Here are some ways you can start, if you haven’t already, setting your own beauty standard.
Find your inner beauty
Beauty begins from within. You have to think it, consume it, and live it out. It is not only about your exterior but your inside has to be beautiful too. Because eventually what’s on the inside will radiate out to the exterior. Your character is way more important than your looks. I promise you!
Finding your inner beauty will have you walking with your head up to the sky and radiating confidence. When you find your inner beauty, no opinions will affect you. The beauty is rooted in you. You won’t go seeking answers and validation from others. Why? Because you will know the answer already. You are beautiful regardless of what the world says.
Dig deep. Find your inner beauty and the rest will come.
Accept yourself flaws and all
As you begin to find your inner beauty, you will also begin to accept those flaws that you may have been ashamed of or tried to hide.
Reminder: Baby girl, everyone is flawed. Don’t let the filters fool you. Accept it. Shoot, change the narrative. Maybe they aren’t “flaws” for you but instead imperfections or blemishes.
Whatever you choose to call them, acknowledge them. Practice self-awareness so that if and when someone tries to tear you down you have already built yourself up so high with awareness, acceptance, and humility that they can’t reach you.
Recite positive affirmations
So if you watched BET’s Being Mary Jane, then you probably remember that she spent quite a few episodes placing sticky notes with positive affirmations on her mirror.
I support this message. Waking up and reading positive messages every day can definitely add to the aesthetic of your morning routine. And the best part of the affirmations is that YOU will be responsible for what you read. You are the one leaving yourself these positive words. How amazing is it to be your own biggest fan.
Write down your goals. Write down your hopes. Write down your dreams. Write down how much you love yourself. Write it all. And throw some scriptures in there too.
Start here: I’m my own beauty standard.
Post the pic or the video
Social media continues to play a very large role in societal beauty standards. Some people are really out here basing their worth, their likeability, their character, off of social media likes and views. This is the reality of the world.
Don’t get caught up in that world.

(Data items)
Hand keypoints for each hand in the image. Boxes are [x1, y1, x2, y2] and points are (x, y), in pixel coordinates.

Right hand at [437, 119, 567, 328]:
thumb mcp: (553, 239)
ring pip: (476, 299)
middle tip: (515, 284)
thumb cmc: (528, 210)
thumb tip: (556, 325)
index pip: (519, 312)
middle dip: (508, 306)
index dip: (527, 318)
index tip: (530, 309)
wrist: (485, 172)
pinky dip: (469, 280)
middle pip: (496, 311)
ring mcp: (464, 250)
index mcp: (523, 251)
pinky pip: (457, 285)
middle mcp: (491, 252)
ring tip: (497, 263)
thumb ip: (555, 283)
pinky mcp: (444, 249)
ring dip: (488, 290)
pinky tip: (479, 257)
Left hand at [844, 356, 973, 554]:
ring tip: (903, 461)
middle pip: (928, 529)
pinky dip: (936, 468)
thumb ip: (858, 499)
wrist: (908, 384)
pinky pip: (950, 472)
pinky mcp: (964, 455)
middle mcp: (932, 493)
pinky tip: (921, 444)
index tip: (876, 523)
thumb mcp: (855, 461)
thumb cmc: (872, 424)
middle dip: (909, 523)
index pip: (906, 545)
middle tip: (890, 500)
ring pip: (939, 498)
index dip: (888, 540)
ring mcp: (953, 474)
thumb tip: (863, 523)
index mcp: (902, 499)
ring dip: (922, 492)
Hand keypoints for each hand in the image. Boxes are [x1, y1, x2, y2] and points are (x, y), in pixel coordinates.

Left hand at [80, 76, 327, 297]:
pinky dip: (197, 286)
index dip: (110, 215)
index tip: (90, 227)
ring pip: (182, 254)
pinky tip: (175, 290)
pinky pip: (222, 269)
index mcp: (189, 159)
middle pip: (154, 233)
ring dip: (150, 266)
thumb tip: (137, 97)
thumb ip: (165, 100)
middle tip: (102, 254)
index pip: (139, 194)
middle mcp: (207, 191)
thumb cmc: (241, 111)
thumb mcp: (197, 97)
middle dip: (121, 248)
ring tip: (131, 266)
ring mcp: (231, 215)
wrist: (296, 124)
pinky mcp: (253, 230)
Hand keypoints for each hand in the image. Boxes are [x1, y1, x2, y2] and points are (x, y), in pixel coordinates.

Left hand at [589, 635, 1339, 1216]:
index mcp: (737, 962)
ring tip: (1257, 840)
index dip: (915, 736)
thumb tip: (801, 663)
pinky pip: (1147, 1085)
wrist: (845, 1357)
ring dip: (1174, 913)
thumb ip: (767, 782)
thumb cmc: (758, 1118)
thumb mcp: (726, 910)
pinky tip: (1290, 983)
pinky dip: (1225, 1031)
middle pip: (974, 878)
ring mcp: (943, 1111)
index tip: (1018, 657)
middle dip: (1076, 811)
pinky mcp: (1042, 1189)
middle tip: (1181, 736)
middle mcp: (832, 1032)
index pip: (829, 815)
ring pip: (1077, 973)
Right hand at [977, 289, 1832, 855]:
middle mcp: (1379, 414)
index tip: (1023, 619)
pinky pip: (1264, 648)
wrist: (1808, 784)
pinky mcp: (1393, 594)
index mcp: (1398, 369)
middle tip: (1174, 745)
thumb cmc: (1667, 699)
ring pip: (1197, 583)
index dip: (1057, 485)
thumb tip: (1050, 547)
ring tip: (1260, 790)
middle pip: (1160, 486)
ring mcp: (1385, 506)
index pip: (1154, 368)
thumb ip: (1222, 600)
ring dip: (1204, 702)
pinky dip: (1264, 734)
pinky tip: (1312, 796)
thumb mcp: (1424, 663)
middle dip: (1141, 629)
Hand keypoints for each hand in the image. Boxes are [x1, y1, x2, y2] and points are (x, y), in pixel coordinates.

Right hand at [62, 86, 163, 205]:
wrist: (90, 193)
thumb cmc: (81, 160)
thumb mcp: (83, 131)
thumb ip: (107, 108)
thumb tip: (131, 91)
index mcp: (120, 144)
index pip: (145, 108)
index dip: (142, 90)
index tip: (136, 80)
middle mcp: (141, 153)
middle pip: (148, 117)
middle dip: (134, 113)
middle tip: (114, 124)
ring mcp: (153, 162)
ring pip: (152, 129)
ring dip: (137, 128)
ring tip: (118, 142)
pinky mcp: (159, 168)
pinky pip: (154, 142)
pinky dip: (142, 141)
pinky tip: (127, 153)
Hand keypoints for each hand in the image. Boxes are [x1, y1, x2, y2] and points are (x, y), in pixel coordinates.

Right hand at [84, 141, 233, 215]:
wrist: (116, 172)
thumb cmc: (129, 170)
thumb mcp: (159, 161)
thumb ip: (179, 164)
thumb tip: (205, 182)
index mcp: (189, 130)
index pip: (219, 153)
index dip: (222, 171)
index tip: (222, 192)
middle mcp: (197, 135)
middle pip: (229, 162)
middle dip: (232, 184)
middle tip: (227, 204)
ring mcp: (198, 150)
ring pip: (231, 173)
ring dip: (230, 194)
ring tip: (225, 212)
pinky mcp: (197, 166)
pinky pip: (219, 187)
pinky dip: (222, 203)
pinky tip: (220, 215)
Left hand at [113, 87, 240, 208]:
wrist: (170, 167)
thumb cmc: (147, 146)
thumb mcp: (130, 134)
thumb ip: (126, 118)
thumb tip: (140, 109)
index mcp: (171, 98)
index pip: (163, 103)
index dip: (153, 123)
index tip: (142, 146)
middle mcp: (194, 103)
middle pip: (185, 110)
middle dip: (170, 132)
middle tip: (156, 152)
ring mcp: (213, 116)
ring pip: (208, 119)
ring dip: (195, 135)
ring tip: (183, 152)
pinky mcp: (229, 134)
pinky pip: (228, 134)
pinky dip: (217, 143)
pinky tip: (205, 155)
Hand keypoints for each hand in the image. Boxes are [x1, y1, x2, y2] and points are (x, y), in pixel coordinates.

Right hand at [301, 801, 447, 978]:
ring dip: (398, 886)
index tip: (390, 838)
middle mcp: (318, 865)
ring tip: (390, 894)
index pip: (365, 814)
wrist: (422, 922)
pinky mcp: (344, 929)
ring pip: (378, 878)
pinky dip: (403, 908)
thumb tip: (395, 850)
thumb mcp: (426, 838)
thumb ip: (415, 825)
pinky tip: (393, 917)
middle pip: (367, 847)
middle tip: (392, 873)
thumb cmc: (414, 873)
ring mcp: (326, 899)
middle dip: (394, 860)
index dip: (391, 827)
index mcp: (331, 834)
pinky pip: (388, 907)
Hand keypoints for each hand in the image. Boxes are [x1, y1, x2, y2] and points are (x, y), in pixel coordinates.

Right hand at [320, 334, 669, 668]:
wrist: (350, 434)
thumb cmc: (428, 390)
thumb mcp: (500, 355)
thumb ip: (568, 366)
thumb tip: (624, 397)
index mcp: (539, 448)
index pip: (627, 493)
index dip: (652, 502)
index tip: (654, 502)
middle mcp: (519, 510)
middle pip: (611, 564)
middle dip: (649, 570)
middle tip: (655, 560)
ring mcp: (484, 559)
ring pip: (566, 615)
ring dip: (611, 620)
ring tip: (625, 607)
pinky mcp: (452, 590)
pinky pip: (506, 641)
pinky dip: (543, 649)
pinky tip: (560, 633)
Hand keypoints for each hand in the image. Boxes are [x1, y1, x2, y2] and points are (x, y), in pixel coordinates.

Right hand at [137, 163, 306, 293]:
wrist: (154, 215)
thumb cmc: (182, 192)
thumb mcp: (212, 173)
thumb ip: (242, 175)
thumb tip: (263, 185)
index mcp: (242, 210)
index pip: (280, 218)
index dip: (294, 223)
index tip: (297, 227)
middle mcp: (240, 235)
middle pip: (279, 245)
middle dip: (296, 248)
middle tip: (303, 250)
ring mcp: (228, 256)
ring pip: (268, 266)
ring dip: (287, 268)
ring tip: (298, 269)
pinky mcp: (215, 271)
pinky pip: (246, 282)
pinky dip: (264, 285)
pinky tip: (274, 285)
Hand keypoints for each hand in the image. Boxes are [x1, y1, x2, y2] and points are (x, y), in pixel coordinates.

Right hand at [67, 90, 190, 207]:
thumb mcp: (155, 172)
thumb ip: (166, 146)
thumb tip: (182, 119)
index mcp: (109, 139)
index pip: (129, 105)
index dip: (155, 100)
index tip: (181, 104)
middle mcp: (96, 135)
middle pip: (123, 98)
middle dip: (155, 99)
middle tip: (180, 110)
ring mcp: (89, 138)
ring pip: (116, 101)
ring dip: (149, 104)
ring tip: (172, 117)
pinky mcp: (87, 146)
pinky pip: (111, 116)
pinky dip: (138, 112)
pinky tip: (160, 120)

*Assignment 1*
According to the text on setting your own beauty standard, what did Mary Jane place on her mirror in Being Mary Jane?
*Assignment 2*
Extend the text on setting your own beauty standard, starting after its final sentence.
The data items are separate material and have no connection to the text on setting your own beauty standard.

*Exercise output 1*
Sticky notes with positive affirmations.

*Exercise output 2*
If you want to post that pic or that video, do yourself a favor and do it. The people who genuinely like you will double-tap. The people who genuinely care will support and watch whatever you post. Don’t deny yourself of enjoying the things you would like to because you’re worried about how someone would perceive you or the way you look.
If your first instinct is to post the pic. Post the pic. Period.
“Beauty’s only skin deep.”


Don’t seek validation.
Let me reiterate. If your first instinct is to post the pic. Post the pic.
If your first instinct is to wear that outfit or that hair style. Wear it. Wear what makes YOU happy.
Do yourself a favor and stop asking for opinions from others on your chosen outfit. What you like is not for everybody. You and someone else may not have the same taste or interests. And that is okay. The world is not black and white. We need differences. We need the extra splash of color. You are that splash of color!
You have to like YOU first. The likes and the cosigners, or the lack thereof, won’t and shouldn’t change how you feel about you. You can’t start liking yourself because all of sudden what you already knew was inside you has now been confirmed by everyone else. Cheer yourself on even if you are the only one clapping. Genuine people will follow, will compliment and support you. Your focus should always be liking you first! And whatever you do, make sure you are doing it for you and not anyone else. Don’t do it for the likes. Let your genuineness show and that is exactly what you will attract.
Women are always subjected to explaining and appealing to the world and meeting their beauty standards. Beauty comes in all shapes, sizes, colors, and hair textures.
What’s going on with you and your body does not have to be up for discussion!
If you like it sis, I love it. Do you and be happy and confident while doing it!